Had a bad day. Somewhat.
No one scolds me.
But the remark "you must know your patients" plus that kind of look on your face, carries with it, the weight of 100x scoldings.
I could not even compose my thoughts right now. I have got a million things to say. But I know that I must not because they are without "cushioning" and the repurcussions are going to be bad. And I say so because I know I should not and therefore must not; taking into considerations that I am a practitioner, and I believe in 'think before you speak'.
But there is a limit to everything you see. The glass will break if it drops. The rubber band will break if it's elasticity is breached. The electricity power box will short circuit if the house is overloaded. Something like that, if that helps to put thing into perspective.
So similarly.
You called me to your room before I start my call. You told me you "believe" in me, that I "have not maximised" my potential. You asked me for my feedback. You said you took into considerations of my circumstances and you told me you adjusted your expectations.
And then you told me you did all that because you wanted to find out if hearsay was true.
I don't know if you could tell. And I think you know I knew from whom you obtained that piece of feedback from. Regardless, I have shown my vulnerability; because I am feeling 101% negativity from you - I was close to tears, my eyes welled up, and I stuttered when I tell you what I find flawed in this system.
And you said you heard me.
So I mend my heart, and muttered the strength to go to work since beginning of this week. I dreaded sunrise. I dreaded changing into work attire. I dreaded heading to work. I dreaded walking through the hospital door. And I absolutely dreaded entering and leaving the lift on level X. I have tried to find means of coping - I reflect, I find ways to compensate my lack in knowledge by trying to read in between and when I have free time, I vent, I literally and physically stayed back, and I tried to meet your expectations - one I thought you level me at. And I thought I could and would be able to go through and cope with, for another 2 weeks of what I deemed and anticipate to be bad.
I have learnt from experience that expectations fail me. And when there's no expectations, things doesn't work out all that well as well. So I have somewhat made myself to expect the worst, physically and mentally prepped myself of "death" every morning, which I have yet to find myself being failed by. And I group my approach to change and anticipated stress as a conscious coping strategy, reversing the possible effects so that mentally and psychologically, even when "death" happens, I already prepped myself. Anything less debilitating - comatose, paralysed, amputated, I say my grace.
But today. The first time we work together, you slammed me down on the stone floor. My honest feedback - the feed back you gave last week failed. At least on my part.
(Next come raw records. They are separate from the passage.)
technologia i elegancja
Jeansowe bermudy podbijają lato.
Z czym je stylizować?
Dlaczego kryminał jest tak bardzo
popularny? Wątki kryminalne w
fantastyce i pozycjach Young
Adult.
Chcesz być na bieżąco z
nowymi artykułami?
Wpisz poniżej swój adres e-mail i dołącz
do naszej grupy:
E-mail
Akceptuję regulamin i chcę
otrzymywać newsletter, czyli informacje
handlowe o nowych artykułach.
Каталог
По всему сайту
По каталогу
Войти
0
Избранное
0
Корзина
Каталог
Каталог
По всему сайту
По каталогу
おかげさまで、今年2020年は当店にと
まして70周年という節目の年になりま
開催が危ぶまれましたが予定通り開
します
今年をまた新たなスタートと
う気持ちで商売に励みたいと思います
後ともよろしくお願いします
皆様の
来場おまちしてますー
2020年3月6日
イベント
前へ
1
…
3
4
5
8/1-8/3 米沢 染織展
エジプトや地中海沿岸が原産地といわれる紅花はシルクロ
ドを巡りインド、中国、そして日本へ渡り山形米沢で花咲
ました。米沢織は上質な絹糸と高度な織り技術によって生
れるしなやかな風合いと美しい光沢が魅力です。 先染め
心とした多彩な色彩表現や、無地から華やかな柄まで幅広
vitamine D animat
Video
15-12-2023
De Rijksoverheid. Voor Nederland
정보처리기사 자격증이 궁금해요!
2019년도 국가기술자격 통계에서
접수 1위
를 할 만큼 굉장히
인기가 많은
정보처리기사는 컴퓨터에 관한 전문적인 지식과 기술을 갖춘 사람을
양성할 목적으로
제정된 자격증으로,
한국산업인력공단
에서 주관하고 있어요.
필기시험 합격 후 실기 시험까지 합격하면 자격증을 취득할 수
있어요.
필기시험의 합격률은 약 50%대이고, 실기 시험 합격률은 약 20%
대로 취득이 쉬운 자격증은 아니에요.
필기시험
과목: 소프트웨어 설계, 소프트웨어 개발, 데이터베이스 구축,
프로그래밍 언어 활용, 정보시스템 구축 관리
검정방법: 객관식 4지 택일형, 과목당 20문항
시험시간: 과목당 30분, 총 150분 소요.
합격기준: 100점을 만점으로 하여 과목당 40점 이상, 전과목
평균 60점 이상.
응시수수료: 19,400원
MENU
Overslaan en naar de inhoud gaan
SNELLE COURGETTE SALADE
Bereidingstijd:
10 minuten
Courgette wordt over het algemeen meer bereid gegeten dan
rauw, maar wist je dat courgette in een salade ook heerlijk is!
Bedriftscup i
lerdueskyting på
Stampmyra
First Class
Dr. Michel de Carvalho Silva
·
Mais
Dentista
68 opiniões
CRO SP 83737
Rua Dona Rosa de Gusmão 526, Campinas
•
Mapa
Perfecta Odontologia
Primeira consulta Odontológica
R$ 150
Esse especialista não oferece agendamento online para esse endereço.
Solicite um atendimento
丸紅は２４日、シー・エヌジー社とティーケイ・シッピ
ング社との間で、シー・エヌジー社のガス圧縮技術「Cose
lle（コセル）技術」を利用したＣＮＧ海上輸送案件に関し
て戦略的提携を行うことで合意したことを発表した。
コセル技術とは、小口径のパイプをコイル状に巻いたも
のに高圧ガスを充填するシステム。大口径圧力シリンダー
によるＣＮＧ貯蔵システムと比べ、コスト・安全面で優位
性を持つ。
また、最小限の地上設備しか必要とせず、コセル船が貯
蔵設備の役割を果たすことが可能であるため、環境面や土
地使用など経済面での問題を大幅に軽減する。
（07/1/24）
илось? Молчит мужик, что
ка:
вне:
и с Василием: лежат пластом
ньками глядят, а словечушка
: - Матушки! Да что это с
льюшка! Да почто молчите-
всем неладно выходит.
To put things from my perspective, perhaps I could describe a more common scenario. You are a primary school teacher. One of the boys came from the rural area (ie those growing up in a farm, playing with the baby goat and go swimming by the stream most of the day, yet know about milking cow at his age), who never seen or touched or hold a pencil, as much as the kids from the city (ie those growing up in the urban area, received private tutor since 4 years old); so you reassured him on the first day, found out he learnt about letters and numbers from his mother before this. So you told him not to worry and tried to ease his anxiety, as he was already looking at you in fear. While he has agreed to your reassurance, and sat down quietly in class the next 2 days, he thought you are being nice in setting the ground rules for your class and that you told him before it got too late - ie half the semester gone and he hasn't master a firm grip on his pen. But 3 days later, you saw that he was completing his homework in the classroom before the start of the lesson. But you found out soon when he headed over to him, that he was struggling to write the letter "h". You asked, "Why you so slow? You should have finished up to z already right?" He was stunned. Speechless. And you quickly sat down and corrected his grip, but left him to start the lesson. And you blurted just before you leave him, "i want to see you after the first lesson."
So you are the teacher. And I'm the boy. You may think you empathise my anxiety. But you definitely do not understand. Whatever you tried to do after the devastating comments, just failed to convince this boy. He has changed his first impression of you. For all you know, he already formed the opinion that you are a hypocrite, you are fake, and you have clearly judged him.
That sentence or remark that you made, was the second wave of tsunami that hit my beach, wiped out the whole beach front. So I am now bare and naked, and I have no idea how to reconcile this damage. The tsunami may be just a 1m high wave from where you see it - the ocean; but it is 5m high on my beach.
I know. This negativity may just be a phase, some people termed it as "adapting" while others preferred to use the word "cope". In any case, yes, with time and practice and familiarity and rapport, things will seem to get better. The atmosphere in that classroom is no longer strange to that boy.
But the whole point is, you have created the adaptation by negativity. In a boy whose lifestyle before school was cow and corn and river and sun, this approach is not welcomed at all.
Perhaps.
For all that matters now, 15 minutes after I started writing this blog, it doesn't matter anymore now anyways.
And therefore. This piece of blog is an absolute pointless venting. But on my part, I've helped putting out some fire that destroyed my kitchen, before the fire burn the house.